REQUIRED WORK ::
Copy the lines below exactly. No picture goes into the copy.

[Dataset entries]

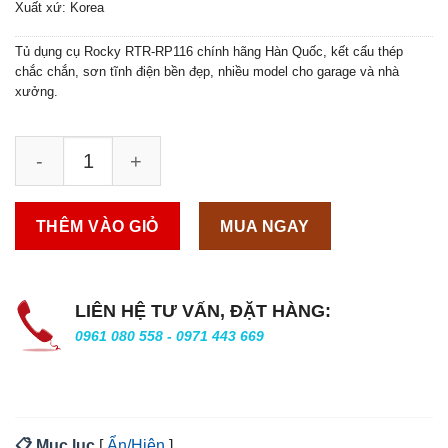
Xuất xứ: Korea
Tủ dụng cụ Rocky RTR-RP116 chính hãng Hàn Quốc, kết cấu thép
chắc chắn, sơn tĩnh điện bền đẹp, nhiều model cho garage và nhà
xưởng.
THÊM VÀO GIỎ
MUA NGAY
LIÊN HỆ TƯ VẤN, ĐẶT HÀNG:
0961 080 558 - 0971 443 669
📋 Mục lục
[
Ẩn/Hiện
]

OUTPUT FOR THIS EXERCISE ::
Xuất xứ: Korea
Tủ dụng cụ Rocky RTR-RP116 chính hãng Hàn Quốc, kết cấu thép
chắc chắn, sơn tĩnh điện bền đẹp, nhiều model cho garage và nhà
xưởng.
THÊM VÀO GIỎ
MUA NGAY
LIÊN HỆ TƯ VẤN, ĐẶT HÀNG:
0961 080 558 - 0971 443 669
📋 Mục lục
[
Ẩn/Hiện
]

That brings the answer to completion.